La riforma delle pensioni forse non vedrà i natali nel 2024, ma se le promesse sono un debito, allora è probabile che il Governo Meloni entro la fine dei suoi 5 anni di legislatura, finirà con il produrre davvero la tanto agognata riforma. Perché fin dalla campagna elettorale delle ultime elezioni politiche, la promessa di ritoccare il sistema pensioni italiano, è stato un autentico cavallo di battaglia dei partiti che poi vinsero le elezioni. E a dare manforte a questa speranza dei lavoratori, le tante misure di cui si parla.

Che hanno tutte un minimo comune denominatore che risponde al nome di quota.

“Buonasera, ho sentito parlare di quota 96 come di una misura che tornerà a poter essere sfruttata adesso con il nuovo Governo. Ma davvero potranno andare in pensione le persone con 60 anni di età e 35 di contributi? E se fosse così, la quota 41 per tutti verrebbe accantonata? Vi chiedo questo perché ho 60 anni di età e credo di arrivare a 41 anni di contributi sul finire del 2024. Quindi sono interessatissimo alla riforma con queste due misure, anche con una sola di loro.”

Riforma pensioni: quota 96, quota 41 e quota 103, ma a che costo per i lavoratori?

La riforma delle pensioni tutto è tranne che una materia che offre certezze da dare ai contribuenti, ai lavoratori e ai nostri lettori. Come indicato in premessa, nel 2024 forse nulla accadrà e la speranza è che si arrivi alla fine dei 5 anni di Governo Meloni con novità vere e con una vera riforma. Però è vero che si parla con insistenza di pensioni a quota. Dalla proroga di quota 103 (l’unica cosa oggi probabile per il 2024, ndr), alla quota 96 o alla quota 41 per tutti. In ogni caso si sente l’aria di cambiamento, perché per esempio la quota 96 potrebbe essere un ritorno al passato, con una misura flessibile a partire dai 61 anni di età con 35 anni di contributi.

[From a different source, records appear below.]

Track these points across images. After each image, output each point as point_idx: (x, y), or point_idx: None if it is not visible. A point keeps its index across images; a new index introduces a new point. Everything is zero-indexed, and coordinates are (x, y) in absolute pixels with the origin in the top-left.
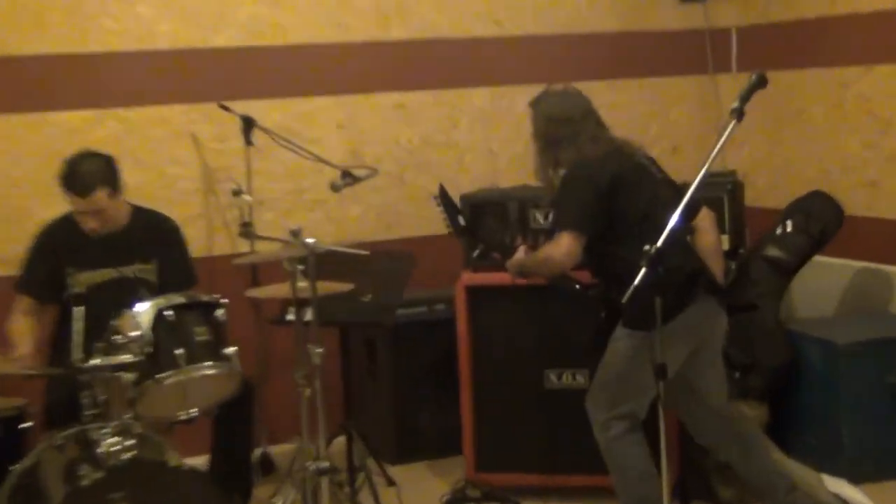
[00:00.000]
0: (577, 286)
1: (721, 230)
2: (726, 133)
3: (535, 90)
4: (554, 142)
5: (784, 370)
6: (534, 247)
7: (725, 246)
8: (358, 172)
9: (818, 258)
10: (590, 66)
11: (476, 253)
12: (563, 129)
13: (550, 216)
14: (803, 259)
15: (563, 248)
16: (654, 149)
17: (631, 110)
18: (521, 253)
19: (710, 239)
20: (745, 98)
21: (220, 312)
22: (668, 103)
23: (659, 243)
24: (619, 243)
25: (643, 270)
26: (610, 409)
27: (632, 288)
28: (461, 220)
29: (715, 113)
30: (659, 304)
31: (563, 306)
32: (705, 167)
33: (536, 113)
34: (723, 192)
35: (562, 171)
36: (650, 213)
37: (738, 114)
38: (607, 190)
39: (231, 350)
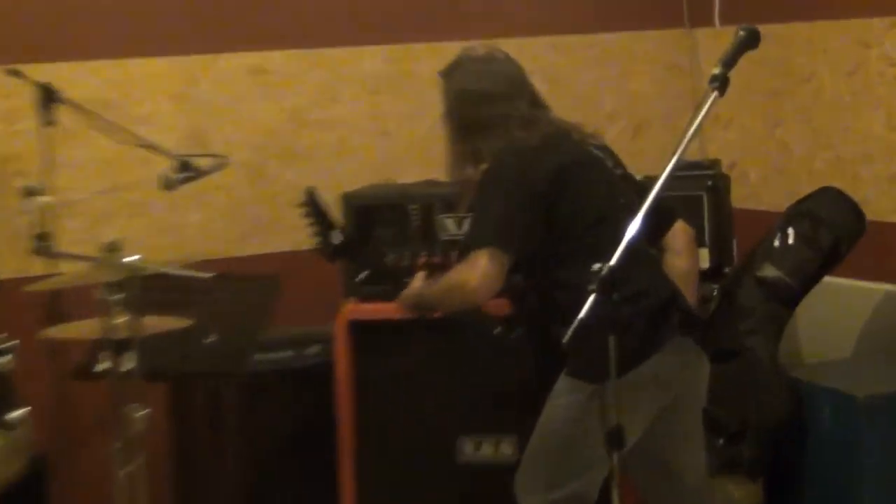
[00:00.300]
0: (499, 324)
1: (699, 242)
2: (705, 109)
3: (446, 52)
4: (473, 126)
5: (785, 433)
6: (442, 267)
7: (705, 263)
8: (200, 163)
9: (830, 279)
10: (520, 17)
11: (361, 277)
12: (485, 108)
13: (467, 225)
14: (810, 281)
15: (480, 271)
16: (609, 131)
17: (578, 79)
18: (417, 280)
19: (683, 265)
20: (731, 62)
21: (2, 360)
22: (627, 69)
23: (613, 261)
24: (561, 263)
25: (592, 299)
26: (548, 490)
27: (575, 323)
28: (336, 236)
29: (690, 82)
30: (614, 346)
31: (483, 350)
32: (676, 155)
33: (449, 86)
34: (701, 189)
35: (483, 166)
36: (604, 221)
37: (721, 83)
38: (544, 191)
39: (17, 413)
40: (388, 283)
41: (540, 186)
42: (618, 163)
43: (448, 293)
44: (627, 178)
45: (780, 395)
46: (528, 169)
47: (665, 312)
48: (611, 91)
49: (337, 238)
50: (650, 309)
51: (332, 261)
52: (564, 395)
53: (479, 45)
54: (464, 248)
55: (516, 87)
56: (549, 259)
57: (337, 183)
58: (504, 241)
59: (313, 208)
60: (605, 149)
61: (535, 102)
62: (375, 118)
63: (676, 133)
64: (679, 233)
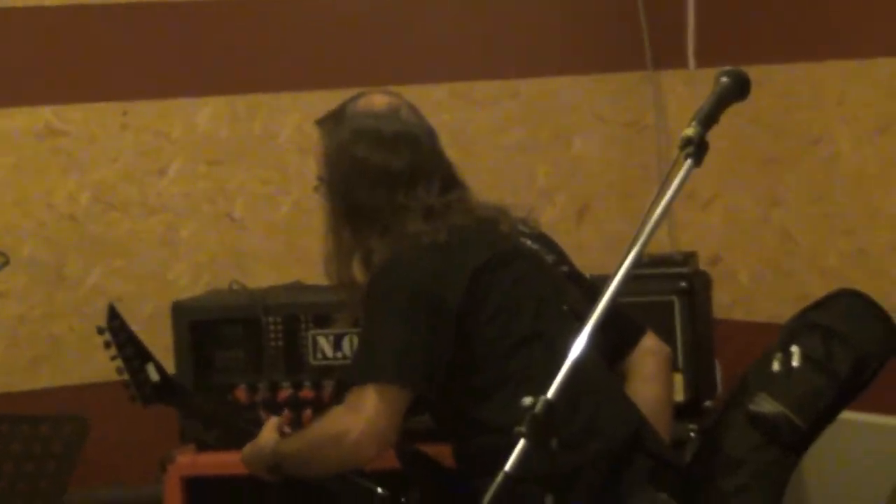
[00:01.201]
0: (380, 493)
1: (672, 365)
2: (676, 183)
3: (313, 105)
4: (363, 213)
5: None
6: (309, 408)
7: (678, 395)
8: None
9: (849, 415)
10: (416, 59)
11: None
12: (381, 192)
13: (353, 345)
14: (823, 417)
15: (366, 416)
16: (543, 214)
17: (497, 142)
18: (270, 430)
19: (653, 395)
20: (710, 118)
21: None
22: (568, 126)
23: (551, 391)
24: (480, 399)
25: (520, 445)
26: None
27: (499, 479)
28: (153, 371)
29: (655, 145)
30: None
31: None
32: (637, 247)
33: (332, 145)
34: (672, 292)
35: (374, 270)
36: (539, 338)
37: (697, 147)
38: (456, 304)
39: None
40: (239, 430)
41: (450, 298)
42: (562, 257)
43: (318, 449)
44: (575, 277)
45: None
46: (435, 275)
47: (627, 458)
48: (545, 158)
49: (155, 374)
50: (604, 454)
51: (148, 404)
52: None
53: (373, 93)
54: (343, 384)
55: (426, 159)
56: (463, 394)
57: (164, 287)
58: (400, 374)
59: (119, 334)
60: (543, 238)
61: (448, 180)
62: (217, 196)
63: (637, 216)
64: (647, 353)
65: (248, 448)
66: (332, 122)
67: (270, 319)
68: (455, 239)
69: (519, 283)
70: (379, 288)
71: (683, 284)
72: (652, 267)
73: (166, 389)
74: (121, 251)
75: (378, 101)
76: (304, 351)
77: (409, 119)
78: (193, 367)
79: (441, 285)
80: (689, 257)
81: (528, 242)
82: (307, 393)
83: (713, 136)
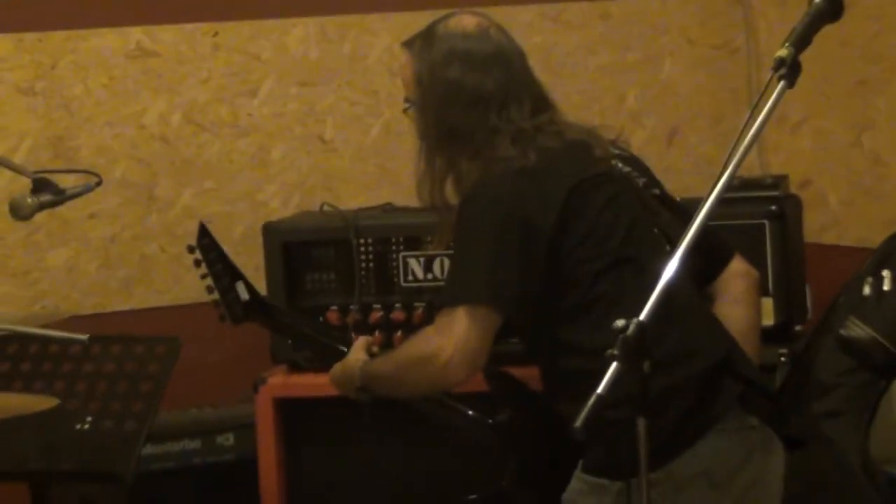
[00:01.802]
0: (471, 414)
1: (762, 290)
2: (768, 106)
3: (404, 26)
4: (455, 134)
5: None
6: (401, 329)
7: (768, 319)
8: (64, 183)
9: None
10: None
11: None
12: (475, 113)
13: (444, 267)
14: None
15: (458, 338)
16: (636, 136)
17: (585, 63)
18: (359, 350)
19: (741, 317)
20: (803, 40)
21: None
22: (656, 49)
23: (644, 314)
24: (570, 321)
25: (613, 367)
26: None
27: (592, 401)
28: (243, 290)
29: (745, 67)
30: (644, 432)
31: (459, 446)
32: (729, 171)
33: (423, 67)
34: (762, 215)
35: (465, 192)
36: (630, 262)
37: (790, 69)
38: (546, 226)
39: None
40: (328, 349)
41: (540, 221)
42: (651, 179)
43: (407, 370)
44: (665, 199)
45: (869, 496)
46: (525, 198)
47: (718, 381)
48: (634, 80)
49: (245, 292)
50: (696, 377)
51: (238, 323)
52: (581, 500)
53: (463, 13)
54: (434, 305)
55: (517, 81)
56: (553, 316)
57: (255, 209)
58: (492, 295)
59: (209, 252)
60: (634, 160)
61: (539, 101)
62: (307, 118)
63: (727, 139)
64: (736, 275)
65: (338, 367)
66: (421, 43)
67: (361, 241)
68: (545, 162)
69: (610, 205)
70: (470, 212)
71: (774, 208)
72: (742, 190)
73: (257, 308)
74: (211, 172)
75: (468, 21)
76: (395, 273)
77: (500, 40)
78: (285, 289)
79: (532, 209)
80: (780, 181)
81: (619, 165)
82: (398, 315)
83: (805, 58)
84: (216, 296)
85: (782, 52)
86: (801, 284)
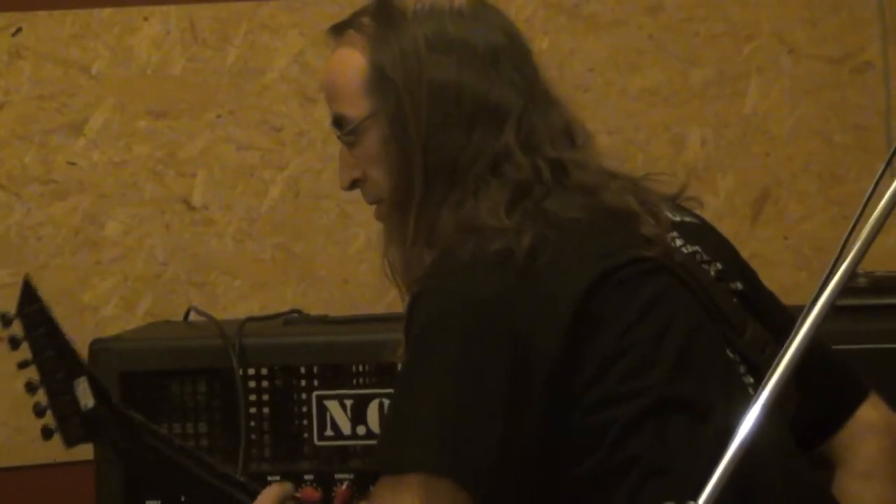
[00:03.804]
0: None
1: None
2: None
3: (317, 11)
4: (449, 166)
5: None
6: None
7: None
8: None
9: None
10: None
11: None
12: (476, 130)
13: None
14: None
15: None
16: (707, 196)
17: (630, 84)
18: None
19: (878, 495)
20: None
21: None
22: (743, 62)
23: (705, 495)
24: (587, 498)
25: None
26: None
27: None
28: (84, 393)
29: (881, 92)
30: None
31: None
32: (850, 257)
33: (395, 59)
34: None
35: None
36: (682, 402)
37: None
38: (555, 349)
39: None
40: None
41: (538, 338)
42: (731, 265)
43: None
44: (752, 299)
45: None
46: (517, 301)
47: None
48: (700, 112)
49: (89, 396)
50: None
51: (73, 445)
52: None
53: None
54: (370, 470)
55: (534, 92)
56: (559, 491)
57: (76, 316)
58: (456, 462)
59: (36, 328)
60: (703, 231)
61: (561, 127)
62: (164, 169)
63: (849, 210)
64: (868, 429)
65: None
66: (380, 21)
67: (251, 371)
68: (556, 241)
69: (653, 311)
70: (426, 320)
71: None
72: (877, 295)
73: (108, 420)
74: (9, 256)
75: None
76: (306, 425)
77: (505, 26)
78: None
79: (526, 320)
80: None
81: (678, 241)
82: (309, 494)
83: None
84: (41, 399)
85: None
86: None
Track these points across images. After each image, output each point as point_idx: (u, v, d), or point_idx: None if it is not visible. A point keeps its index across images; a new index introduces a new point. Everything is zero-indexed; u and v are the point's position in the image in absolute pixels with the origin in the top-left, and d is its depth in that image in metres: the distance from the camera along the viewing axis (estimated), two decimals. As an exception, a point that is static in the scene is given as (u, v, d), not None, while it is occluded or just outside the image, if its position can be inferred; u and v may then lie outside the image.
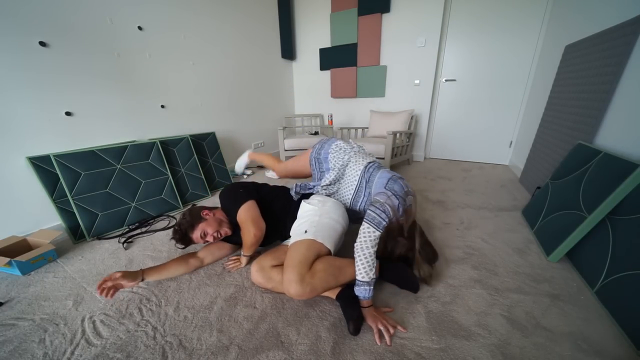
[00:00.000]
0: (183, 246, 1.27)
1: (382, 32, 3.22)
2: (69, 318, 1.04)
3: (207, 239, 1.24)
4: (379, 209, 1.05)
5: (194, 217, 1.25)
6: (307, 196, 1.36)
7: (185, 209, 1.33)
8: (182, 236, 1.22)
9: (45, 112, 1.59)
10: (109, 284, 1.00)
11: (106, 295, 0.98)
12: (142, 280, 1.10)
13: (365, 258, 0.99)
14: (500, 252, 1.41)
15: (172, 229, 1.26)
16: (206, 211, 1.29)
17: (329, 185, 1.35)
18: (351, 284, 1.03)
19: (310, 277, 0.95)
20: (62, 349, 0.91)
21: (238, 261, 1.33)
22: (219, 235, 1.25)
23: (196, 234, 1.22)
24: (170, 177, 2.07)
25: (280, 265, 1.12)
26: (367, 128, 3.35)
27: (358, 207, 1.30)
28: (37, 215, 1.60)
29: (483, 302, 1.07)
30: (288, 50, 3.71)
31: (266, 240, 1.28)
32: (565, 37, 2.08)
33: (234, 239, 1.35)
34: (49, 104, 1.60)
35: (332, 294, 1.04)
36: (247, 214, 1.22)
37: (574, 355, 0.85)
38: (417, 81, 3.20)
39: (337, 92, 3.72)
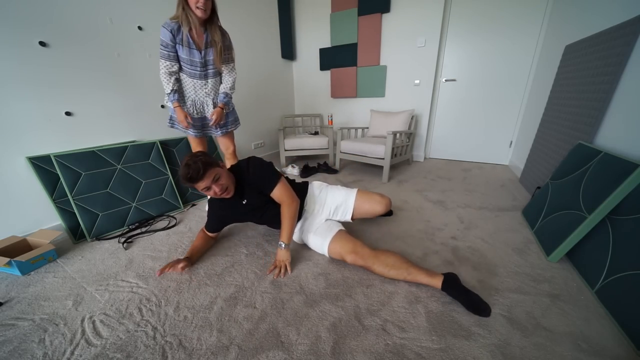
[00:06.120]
0: (190, 184, 1.13)
1: (382, 32, 3.21)
2: (69, 318, 1.04)
3: (215, 187, 1.18)
4: None
5: (213, 160, 1.21)
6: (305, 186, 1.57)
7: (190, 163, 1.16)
8: (196, 172, 1.10)
9: (45, 112, 1.59)
10: (168, 269, 1.24)
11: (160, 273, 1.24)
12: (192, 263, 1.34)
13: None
14: (500, 252, 1.41)
15: (184, 164, 1.12)
16: (222, 163, 1.27)
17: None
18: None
19: None
20: (62, 349, 0.91)
21: (281, 265, 1.28)
22: (226, 191, 1.22)
23: (209, 176, 1.15)
24: (171, 177, 2.07)
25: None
26: (367, 128, 3.35)
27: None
28: (37, 215, 1.60)
29: (483, 302, 1.07)
30: (288, 50, 3.71)
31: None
32: (565, 37, 2.07)
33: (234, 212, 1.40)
34: (49, 104, 1.60)
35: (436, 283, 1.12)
36: (286, 188, 1.33)
37: (574, 355, 0.85)
38: (417, 81, 3.20)
39: (337, 92, 3.72)
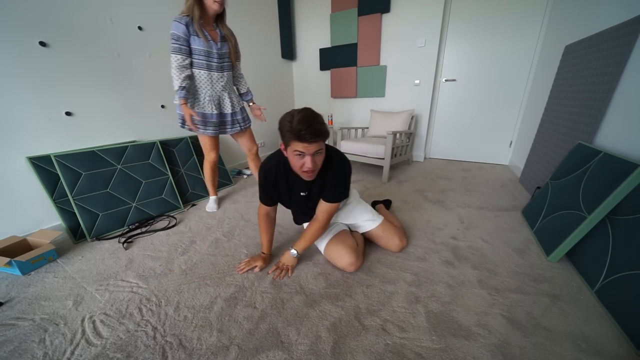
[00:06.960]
0: (296, 140, 0.92)
1: (382, 32, 3.21)
2: (69, 318, 1.04)
3: (309, 161, 0.97)
4: None
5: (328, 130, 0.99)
6: None
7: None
8: (313, 134, 0.91)
9: (46, 112, 1.59)
10: (246, 268, 1.28)
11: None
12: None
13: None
14: (500, 252, 1.41)
15: (303, 116, 0.92)
16: None
17: None
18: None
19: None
20: (62, 349, 0.91)
21: (283, 268, 1.27)
22: (313, 171, 1.03)
23: (318, 146, 0.96)
24: (171, 177, 2.07)
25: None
26: (367, 128, 3.35)
27: None
28: (37, 215, 1.61)
29: (483, 302, 1.07)
30: (288, 50, 3.71)
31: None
32: (565, 37, 2.08)
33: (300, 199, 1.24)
34: (49, 104, 1.60)
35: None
36: (335, 211, 1.24)
37: (574, 355, 0.85)
38: (417, 81, 3.20)
39: (337, 92, 3.72)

Ma sul principio di flessibilità ruota tutto il meccanismo riformatore. Perché flessibile è una misura che lascia la scelta al lavoratore di quando uscire dal lavoro. Ma se la scelta fosse tra uscire a 61 anni o a 67, senza penalizzazioni, non ci sarebbero dubbi e la scelta sarebbe una sola, c’è da giurarci. Ecco perché si lavora a misure che, per esempio, impongano un ricalcolo contributivo della prestazione. Che per lavoratori che hanno 18 anni o più di versamenti antecedenti il 1996, significa un taglio di assegno anche del 30%. In questo caso sì che ci sarebbe da scegliere tra una pensione più ricca ma a età avanzata, o una pensione più povera ma subito.

Penalizzazioni di assegno sulle pensioni future? Ecco quali

Come tutti sanno chi ha maturato carriere nell’ordine dei 18 anni di contributi già al 31 dicembre 1995, avrebbe diritto a un calcolo della pensione con il sistema misto. Ma la parte mista retributiva verrebbe calcolata per tutti i periodi di lavoro fino al 31 dicembre 2011. Da qui la grave perdita. Che sarebbe la stessa se anche la quota 41 per tutti, con la pensione senza limiti di età una volta arrivati a 41 anni di contributi, diventerebbe contributiva.

Purtroppo su questo dubbi non ce ne sono, perché penalizzare una possibile pensione prima, è alla base delle probabilità di riforma che ci sono oggi. Senza penalizzazioni, come dicevamo, mancherebbe di flessibilità la riforma. E se non è il contributivo, si parla di tagli lineari di assegno. Perché, per esempio, chi esce a 62 anni potrebbe dover accettare un taglio di assegno per ogni anno che manca ai 67 della pensione di vecchiaia. E se per esempio si arrivasse al 3% di taglio per anno, significherebbe che a 62 anni la pensione perderebbe il 15% rispetto ai 67.

Tagli che si aggiungerebbero a quelli oggettivi. Perché già oggi senza particolari tagli, lasciare il lavoro prima fa perdere soldi al diretto interessato.

Perché si interrompono prima i versamenti contributivi. Ma anche perché i coefficienti di trasformazione dei contributi in pensione, penalizzano chi lascia il lavoro prima.